Parece que está a descrever, palavra por palavra, o que viveu Keise. "Eu estava no limite, não saía do quarto há dias, não falava com ninguém, e com o tratamento viajei a episódios da infância de que nem me lembrava, mas que haviam deixado marcas profundas." Foi a chave para desbloquear a recuperação. "A cada sessão eu sentia que estava melhor." Começou a querer sair, passear, comer fora, voltou a rir. "Impossível acreditar", recorda, explicando que "aquela sensação de voltar a querer fazer coisas, a viver" chegou com a força de uma onda. "Eu fiquei curada", repete, sem inflexões de hesitação e sabendo que "as pessoas não acreditam ser possível curar a depressão". "Mas eu fiquei realmente curada", repete, assumindo a dificuldade em explicar como voltou a querer fazer coisas, alegre, a rir e a brincar. "Eu voltei a ser eu."

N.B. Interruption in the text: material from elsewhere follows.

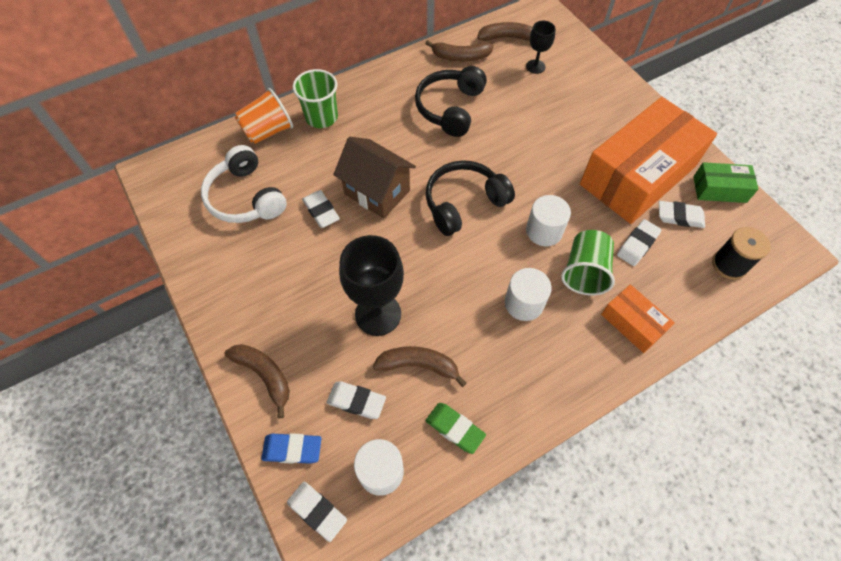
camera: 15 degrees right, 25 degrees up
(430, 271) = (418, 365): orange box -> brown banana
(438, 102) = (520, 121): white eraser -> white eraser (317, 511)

"A quetamina funciona como uma espécie de facilitador para ir buscar coisas que já estão completamente enterradas e acelera os processos psicoterapêuticos por vezes em anos", explica a psicóloga clínica especializada em Psicoterapia e Neuropsicologia, adiantando que a sustância tem uma neurotoxicidade próxima de zero e "não provoca habituação nas doses aqui propostas". O que faz então? Em doses muito reduzidas, tem propriedades psicadélicas que "permitem que atue sobre o sistema nervoso central, provocando um estado de consciência aumentada", descreve Carla Mariz. Isso permite "uma alteração na conectividade entre algumas zonas do cérebro e assim facilitando a emergência de memórias, de ligações ou de associações que antes não estavam disponíveis", desbloqueando  casos traumáticos que podem estar na origem da doença mental, permitindo que seja a própria pessoa, acompanhada, antes, durante e depois, por um clínico, a estabelecer as relações sobre o que aconteceu, o que viu e a chegar às suas conclusões.

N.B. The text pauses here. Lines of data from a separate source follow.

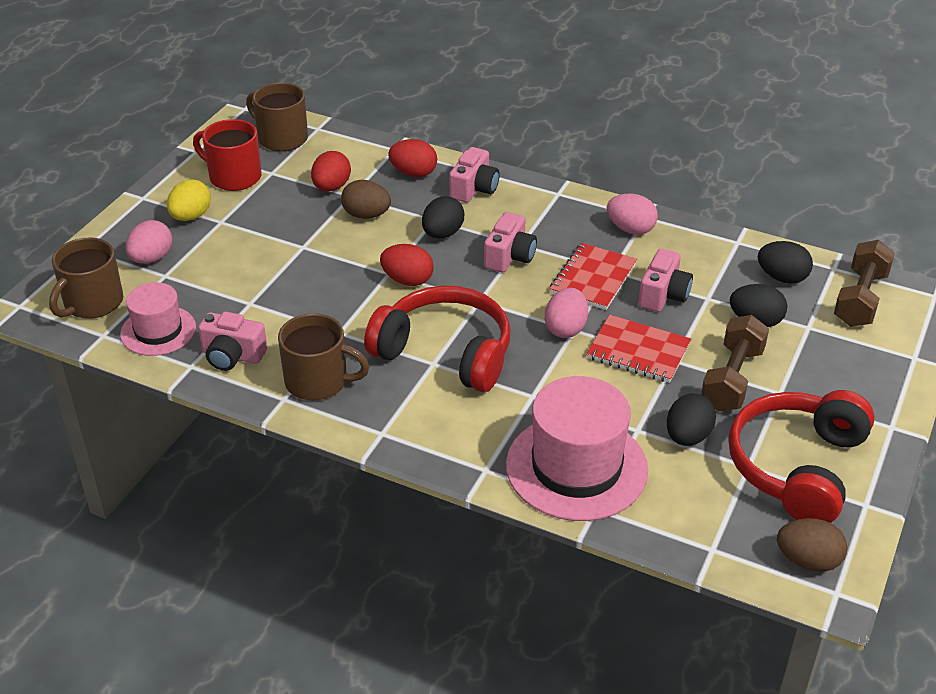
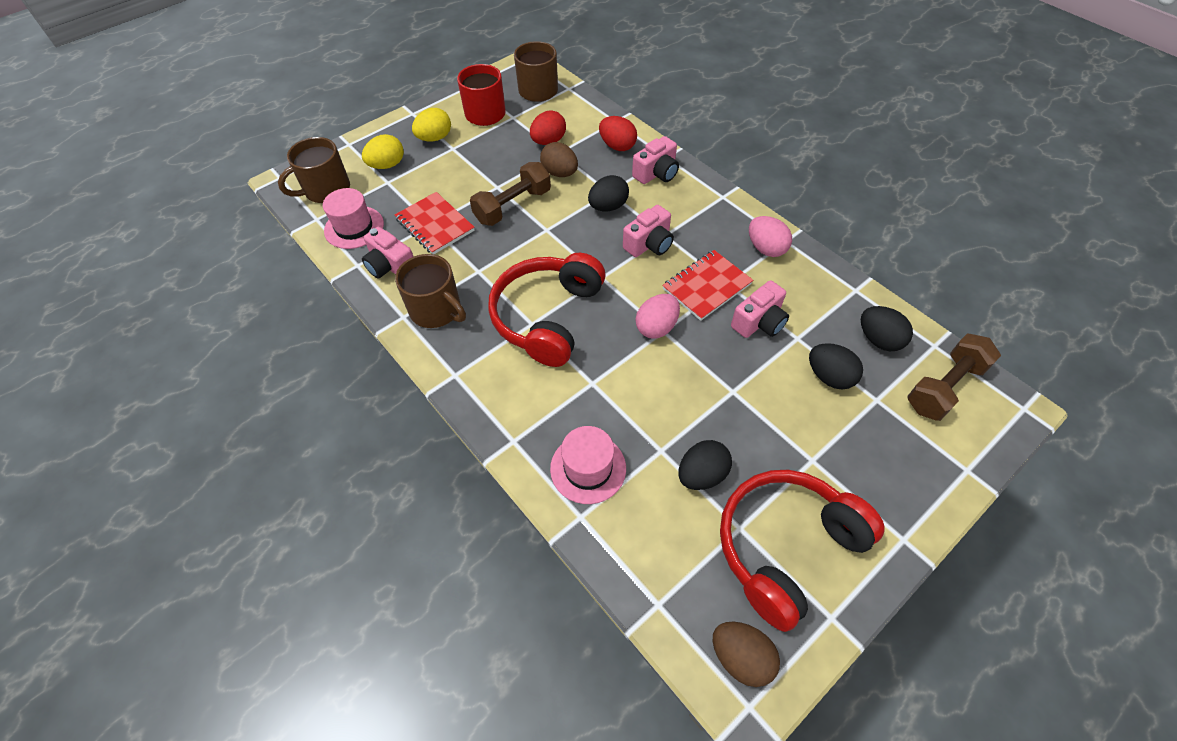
camera: 25 degrees right, 15 degrees up
(151, 258) = (387, 165): pink egg -> yellow egg
(407, 280) = (556, 241): red egg -> none
(445, 352) = (547, 317): red headphones -> red headphones turned 120 degrees counterclockwise
(576, 467) = (588, 468): pink hat -> pink hat, size x0.59
(638, 351) = (706, 371): red notebook -> red notebook (435, 225)
(732, 379) = (775, 429): brown dumbbell -> brown dumbbell (513, 206)

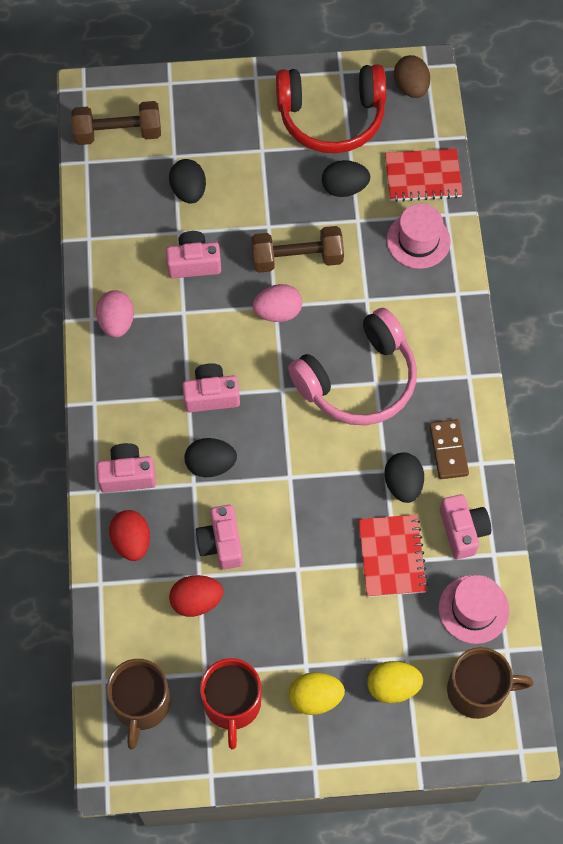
camera: 145 degrees left, 10 degrees up
(436, 310) = (448, 450): brown mug -> brown domino
(513, 206) = (300, 529): brown dumbbell -> brown dumbbell (297, 258)
(547, 317) = (358, 380): red headphones -> pink headphones
(560, 173) = (221, 543): brown egg -> pink camera
(706, 286) = (203, 321): red notebook -> red notebook (423, 177)
(878, 340) = (121, 191): black egg -> black egg (403, 484)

"Eu acreditava que ia ficar assim só por um período", conta Keise, para logo explicar que não, que aprendeu  lidar com os sentimentos, a controlar a forma de lidar com os problemas sem os abafar ou ficar presa a eles. "Foi a melhor experiência que tive na vida e é um tratamento muito simples, nada invasivo, que nos faz voltar a viver. É como se eu tivesse nascido de novo, com as emoções mais nítidas e ainda mais forte."

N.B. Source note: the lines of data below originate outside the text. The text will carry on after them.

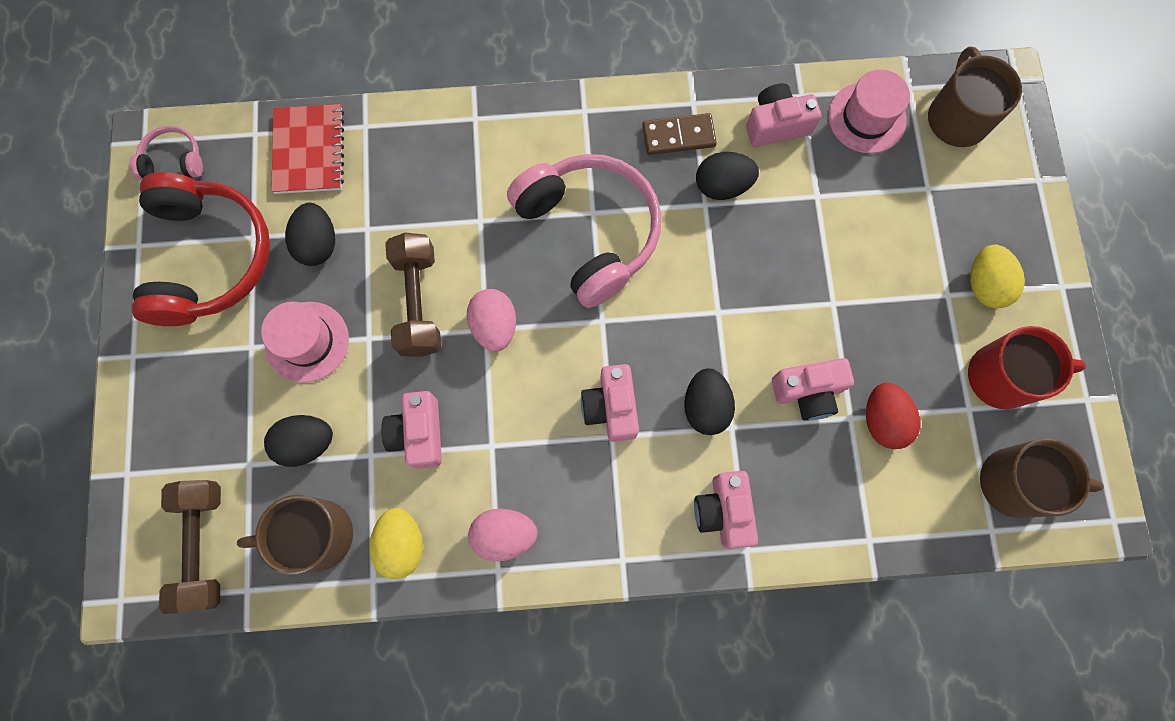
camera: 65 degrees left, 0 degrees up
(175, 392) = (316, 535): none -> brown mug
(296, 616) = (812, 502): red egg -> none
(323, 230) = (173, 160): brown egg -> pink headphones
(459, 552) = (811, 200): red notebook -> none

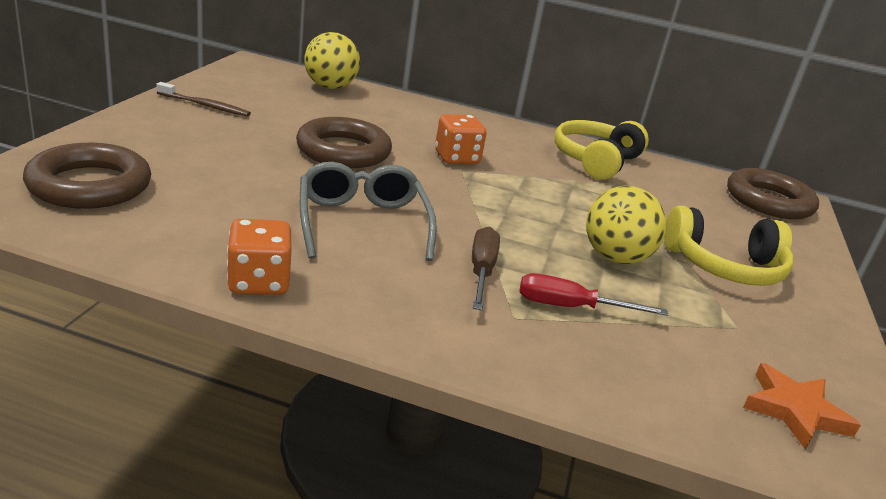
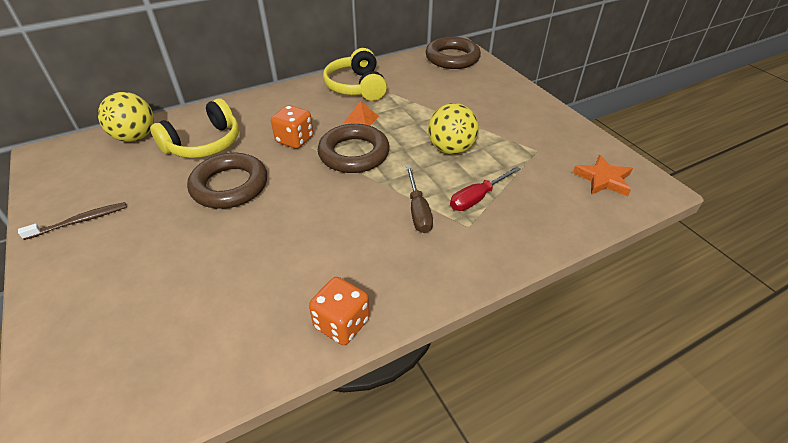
camera: 40 degrees left, 15 degrees up
(90, 185) = (124, 359): brown ring -> brown ring (354, 153)
(362, 223) = (324, 231): grey glasses -> none
(481, 271) = (418, 211): brown screwdriver -> brown screwdriver turned 150 degrees counterclockwise
(553, 182) = (361, 119): none -> orange pyramid
(725, 266) = (490, 117): yellow headphones -> yellow headphones (204, 144)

Quetamina Clinic of Change

"Depois de sentirmos o que sentimos na sessão, os pensamentos podem surgir todos novamente, mas temos aquela experiência na memória, dentro de nós, de que a realidade é criada por nós. A partir daí, uma vez que sabemos, aprendemos uma nova forma de estar e ser, que já dificilmente desaprendemos", concorda Carolina. "Isso faz-nos perceber que podemos escolher sempre relembrar a experiência quando sentimos que estamos a voltar a antigos padrões e recuperar usando o que aprendemos."

Carla Mariz recorda que isto não quer dizer que a pessoa não vai voltar a precisar de ser seguida pelo seu psicoterapeuta, mas não estará de todo na mesma condição. "É como passar dos analgésicos a antibióticos", resume a especialista da The Clinic of Change.